PROBLEM TO SOLVE | Please copy, word for word, the material from its very beginning through the line that contains "SmartWager allow you", and omit the pictures from your answer.

INPUT DATA |
--------------------

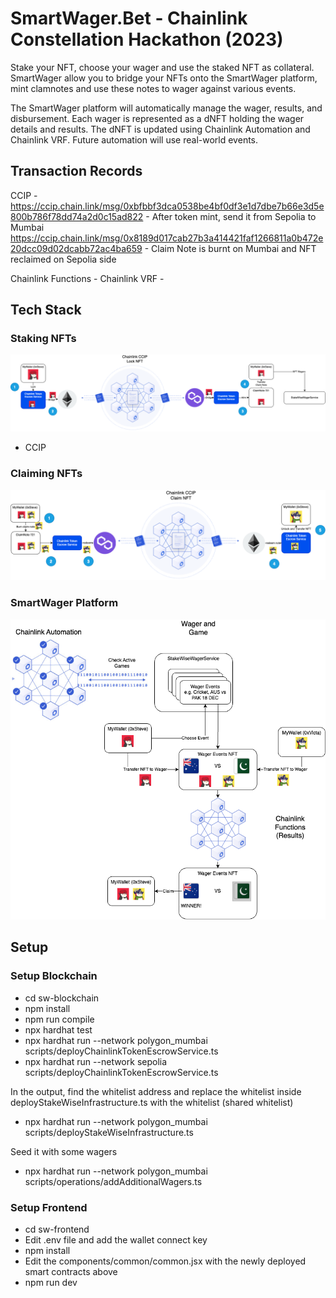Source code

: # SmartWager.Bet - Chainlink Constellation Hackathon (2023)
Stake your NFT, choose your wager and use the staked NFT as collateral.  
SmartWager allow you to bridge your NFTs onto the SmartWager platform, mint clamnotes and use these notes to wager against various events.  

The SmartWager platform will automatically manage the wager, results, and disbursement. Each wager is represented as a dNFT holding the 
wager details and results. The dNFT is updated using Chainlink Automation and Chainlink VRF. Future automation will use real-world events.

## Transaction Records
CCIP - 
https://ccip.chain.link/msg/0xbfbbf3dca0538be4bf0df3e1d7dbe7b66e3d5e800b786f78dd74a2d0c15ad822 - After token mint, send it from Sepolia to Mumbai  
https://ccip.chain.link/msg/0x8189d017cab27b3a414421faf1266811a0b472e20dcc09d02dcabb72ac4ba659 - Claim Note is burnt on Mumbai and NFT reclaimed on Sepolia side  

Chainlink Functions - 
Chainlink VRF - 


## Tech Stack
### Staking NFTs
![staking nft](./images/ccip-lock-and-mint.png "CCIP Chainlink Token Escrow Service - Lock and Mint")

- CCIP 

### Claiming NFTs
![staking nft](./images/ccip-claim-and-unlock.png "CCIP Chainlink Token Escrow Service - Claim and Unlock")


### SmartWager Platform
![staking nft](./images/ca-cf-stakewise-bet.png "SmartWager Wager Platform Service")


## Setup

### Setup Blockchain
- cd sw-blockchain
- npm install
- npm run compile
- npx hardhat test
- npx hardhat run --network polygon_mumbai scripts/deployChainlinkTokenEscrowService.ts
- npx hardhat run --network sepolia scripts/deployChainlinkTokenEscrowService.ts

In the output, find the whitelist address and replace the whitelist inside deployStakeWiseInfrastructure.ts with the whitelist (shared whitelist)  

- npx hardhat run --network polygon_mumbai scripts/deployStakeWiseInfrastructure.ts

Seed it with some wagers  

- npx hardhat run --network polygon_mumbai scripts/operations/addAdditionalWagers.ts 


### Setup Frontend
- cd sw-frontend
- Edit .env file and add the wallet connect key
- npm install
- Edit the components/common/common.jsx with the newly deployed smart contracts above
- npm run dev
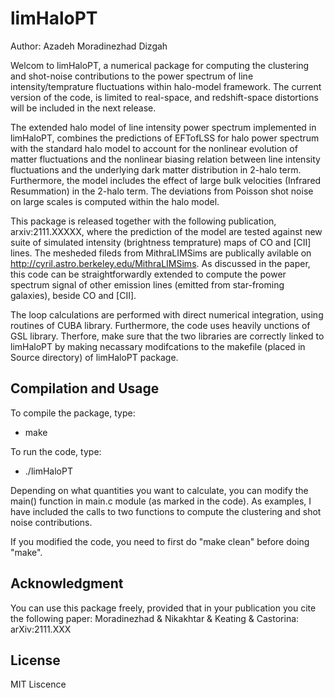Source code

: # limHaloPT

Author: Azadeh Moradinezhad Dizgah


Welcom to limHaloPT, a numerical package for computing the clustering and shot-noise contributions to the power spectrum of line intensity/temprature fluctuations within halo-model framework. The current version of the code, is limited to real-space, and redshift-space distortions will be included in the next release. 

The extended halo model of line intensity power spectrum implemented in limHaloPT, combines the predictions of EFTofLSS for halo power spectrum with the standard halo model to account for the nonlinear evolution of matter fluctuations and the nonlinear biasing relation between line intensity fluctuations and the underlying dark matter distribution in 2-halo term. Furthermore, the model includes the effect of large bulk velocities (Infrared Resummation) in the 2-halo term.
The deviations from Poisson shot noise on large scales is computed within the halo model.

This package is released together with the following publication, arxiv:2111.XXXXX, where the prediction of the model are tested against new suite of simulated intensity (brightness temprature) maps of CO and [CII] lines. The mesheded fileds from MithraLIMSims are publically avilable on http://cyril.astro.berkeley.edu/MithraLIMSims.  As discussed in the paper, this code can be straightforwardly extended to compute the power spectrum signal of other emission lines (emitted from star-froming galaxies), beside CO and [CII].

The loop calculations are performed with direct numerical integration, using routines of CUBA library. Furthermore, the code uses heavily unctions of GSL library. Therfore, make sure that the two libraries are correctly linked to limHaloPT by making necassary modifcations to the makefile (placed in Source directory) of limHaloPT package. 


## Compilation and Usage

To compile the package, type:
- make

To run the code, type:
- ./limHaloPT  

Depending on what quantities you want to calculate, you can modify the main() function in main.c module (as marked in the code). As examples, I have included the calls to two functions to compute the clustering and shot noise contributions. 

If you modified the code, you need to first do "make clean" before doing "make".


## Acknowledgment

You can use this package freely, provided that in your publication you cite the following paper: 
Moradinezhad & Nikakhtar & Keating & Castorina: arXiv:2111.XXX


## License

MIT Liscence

--------------------

SOLUTION TO THE EXERCISE |
Source code

: # SmartWager.Bet - Chainlink Constellation Hackathon (2023)
Stake your NFT, choose your wager and use the staked NFT as collateral.  
SmartWager allow you to bridge your NFTs onto the SmartWager platform, mint clamnotes and use these notes to wager against various events.  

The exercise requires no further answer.